Peixoto, José Luís (2014). Galveias. Lisboa: Quetzal Editores.
Nº de páginas: 280
Início da
leitura: 18/09/2021
Fim da leitura: 19/09/2021
SINOPSE
Galveias
está entre os grandes romances alguma vez escritos sobre a ruralidade
portuguesa.
O
universo toca uma pequena vila com um mistério imenso. Esse é o ponto de acesso
ao elenco de personagens que compõe este romance e que, capítulo a capítulo,
ergue um mundo.
Como uma condensação de portugalidade, Galveias é um retrato de vida, imagem despudorada de uma realidade que atravessa o país e que, em grande medida, contribui para traçar-lhe a sua identidade mais profunda.
OPINIÃO
Galveias
é uma vila no Alentejo, onde nasceu José Luís Peixoto e dá nome ao livro. A
ação decorre nesta vila em 1984.
A
história começa com a queda de “a coisa sem nome”, um possível meteorito que liberta
um intenso cheiro a enxofre que se propaga por toda a vila e, numa zona rural
como Galveias, em que se trabalha essencialmente sob um céu aberto e em que se
acredita nos desígnios de Deus e dos céus, aquela pedra não vaticinava nada de
bom. Durante toda a narrativa, as personagens sabem que tudo está diferente,
tudo está impregnado daquele cheiro, tudo sabe a enxofre e nunca mais nada foi
igual (é o caso do pão, que agora tem um amargor que nunca se lhe sentiu. Ora,
simbolicamente o pão não significa apenas o alimento do corpo, mas também o
alimento espiritual, a vida, a renovação, a prosperidade, a humildade e o
sacrifício. E, como diz o provérbio, “Casa onde não há pão, todos ralham e
ninguém tem razão”). Mas ninguém se atreve a aproximar-se muito de “a coisa sem
nome”, a única coisa sem nome na vila.
Apesar
de neste romance surgirem muitas personagens, todas elas têm o seu lugar no
romance e em Galveias. São as personagens que todos nós, ainda que não sendo de
Galveias, reconhecemos das nossas aldeias: o padre, as viúvas, os bêbados, os
velhos, a professora primária, o mecânico das motorizadas, os homens da guarda,
o senhor doutor, as prostitutas, cada um com a sua devida alcunha.
Reconhecem-se os espaços: as tascas, a escola, a barbearia, o salão de cabeleireira,
a discoteca…Afinal, também eu vivo no interior de Portugal e, apesar de muita
coisa ter mudado, algumas das nossas aldeias preservam as suas tradições, as
suas “personagens”, os seus cheiros, os seus sabores, o frio cortante do
inverno e o calor abafado do verão, as paixões, as rixas, as decisões, a
loucura, a pobreza, o duro trabalho no campo, as superstições, a crença... Pena
que outras estejam a desaparecer, as escolas a fechar e as memórias a ficarem
perdidas num tempo passado.
É
numa escrita dura, por vezes irónica, que nos chegam as histórias destas gentes
de Galveias, numa prosa limpa, com uma maior preocupação com o conteúdo do que
com os floreados linguísticos.
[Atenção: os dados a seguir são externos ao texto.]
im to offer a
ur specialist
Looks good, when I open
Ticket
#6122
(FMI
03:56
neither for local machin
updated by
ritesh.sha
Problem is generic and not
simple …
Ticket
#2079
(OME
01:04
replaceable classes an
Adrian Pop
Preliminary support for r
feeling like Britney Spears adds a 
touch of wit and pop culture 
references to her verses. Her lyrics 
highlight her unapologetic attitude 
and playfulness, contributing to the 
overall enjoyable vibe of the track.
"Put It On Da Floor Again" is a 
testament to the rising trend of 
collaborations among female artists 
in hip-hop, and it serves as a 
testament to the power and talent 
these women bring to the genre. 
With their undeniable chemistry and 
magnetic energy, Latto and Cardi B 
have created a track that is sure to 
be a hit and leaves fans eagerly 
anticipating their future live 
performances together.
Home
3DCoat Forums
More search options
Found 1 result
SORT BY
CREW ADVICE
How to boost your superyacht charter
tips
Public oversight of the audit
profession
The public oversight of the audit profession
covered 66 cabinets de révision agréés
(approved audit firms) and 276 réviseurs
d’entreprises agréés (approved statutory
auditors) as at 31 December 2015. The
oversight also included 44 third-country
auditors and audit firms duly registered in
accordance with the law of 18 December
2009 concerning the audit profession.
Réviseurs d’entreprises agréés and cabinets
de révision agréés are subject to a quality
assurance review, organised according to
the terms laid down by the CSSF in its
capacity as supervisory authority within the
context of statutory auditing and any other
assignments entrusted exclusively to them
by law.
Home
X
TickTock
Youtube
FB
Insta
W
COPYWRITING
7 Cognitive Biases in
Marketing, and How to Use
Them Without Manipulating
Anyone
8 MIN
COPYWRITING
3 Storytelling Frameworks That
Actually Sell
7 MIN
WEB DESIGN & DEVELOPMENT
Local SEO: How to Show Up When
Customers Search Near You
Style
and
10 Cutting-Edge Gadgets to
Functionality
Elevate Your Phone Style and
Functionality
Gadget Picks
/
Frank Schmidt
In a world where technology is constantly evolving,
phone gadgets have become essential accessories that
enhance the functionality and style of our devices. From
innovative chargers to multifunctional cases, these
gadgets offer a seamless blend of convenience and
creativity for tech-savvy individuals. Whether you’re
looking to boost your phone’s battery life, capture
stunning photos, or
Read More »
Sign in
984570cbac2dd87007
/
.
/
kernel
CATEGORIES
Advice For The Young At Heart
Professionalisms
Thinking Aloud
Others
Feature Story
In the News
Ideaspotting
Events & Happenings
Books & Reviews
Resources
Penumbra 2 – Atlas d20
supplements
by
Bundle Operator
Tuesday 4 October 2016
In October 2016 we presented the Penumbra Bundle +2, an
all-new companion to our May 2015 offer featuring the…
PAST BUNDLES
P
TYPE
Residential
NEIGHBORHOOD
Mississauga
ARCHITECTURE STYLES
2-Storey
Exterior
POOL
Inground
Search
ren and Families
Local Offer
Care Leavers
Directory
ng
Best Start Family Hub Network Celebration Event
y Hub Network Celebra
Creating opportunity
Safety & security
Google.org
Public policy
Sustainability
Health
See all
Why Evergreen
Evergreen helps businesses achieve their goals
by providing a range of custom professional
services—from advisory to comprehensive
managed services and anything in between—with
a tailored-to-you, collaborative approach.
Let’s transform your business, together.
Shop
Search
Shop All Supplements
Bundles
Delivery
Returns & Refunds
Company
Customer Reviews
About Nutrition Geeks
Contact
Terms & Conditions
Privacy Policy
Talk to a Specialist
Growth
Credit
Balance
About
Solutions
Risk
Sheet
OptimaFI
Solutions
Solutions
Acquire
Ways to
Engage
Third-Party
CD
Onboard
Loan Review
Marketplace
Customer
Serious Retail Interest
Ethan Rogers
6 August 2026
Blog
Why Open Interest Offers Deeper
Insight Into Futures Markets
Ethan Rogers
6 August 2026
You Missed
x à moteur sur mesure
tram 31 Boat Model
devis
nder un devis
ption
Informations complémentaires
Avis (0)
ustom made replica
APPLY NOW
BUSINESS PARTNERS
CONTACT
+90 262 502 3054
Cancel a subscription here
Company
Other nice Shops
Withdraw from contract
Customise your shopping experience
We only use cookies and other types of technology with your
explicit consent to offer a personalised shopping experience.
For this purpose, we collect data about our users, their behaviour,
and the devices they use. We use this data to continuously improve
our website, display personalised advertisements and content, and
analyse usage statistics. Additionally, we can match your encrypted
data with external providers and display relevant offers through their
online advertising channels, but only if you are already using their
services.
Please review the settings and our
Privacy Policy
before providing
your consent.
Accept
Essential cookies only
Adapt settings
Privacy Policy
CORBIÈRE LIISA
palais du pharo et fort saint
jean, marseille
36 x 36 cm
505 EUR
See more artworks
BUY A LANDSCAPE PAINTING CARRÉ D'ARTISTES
Simples, como simples é Galveias da memória do
autor.
Termino
com três excertos, de entre muitos que poderia citar:
“Todos
temos um lugar onde a vida se acerta. Cada mundo tem um centro. O meu lugar não
é melhor do que o teu, não é mais importante: Os nossos lugares não podem ser
comparados porque são demasiado íntimos. Onde existem, só nós os podemos ver.
Há muitas camadas de invisível sobre as formas que todos distinguem (…)” (Fala
de Dona Fátima – pág. 202).
“Havia
demasiada noite a preencher o céu e os campos. A lua era pouco mais do que uma
linha arqueada e, mesmo assim, continuava a minguar, como se quisesse
desaparecer e desresponsabilizar-se. As estrelas cobriam o mundo de relevo,
desenhavam outeiros na escuridão, propunham um terreno invertido, onde se
pudesse imaginar outra vida” (pág. 233).
“O
futuro está cheio de momentos impossíveis à espera de acontecerem.” (pág. 247).
Escusado será
dizer que gostei muito deste livro e que recomendo vivamente a sua leitura!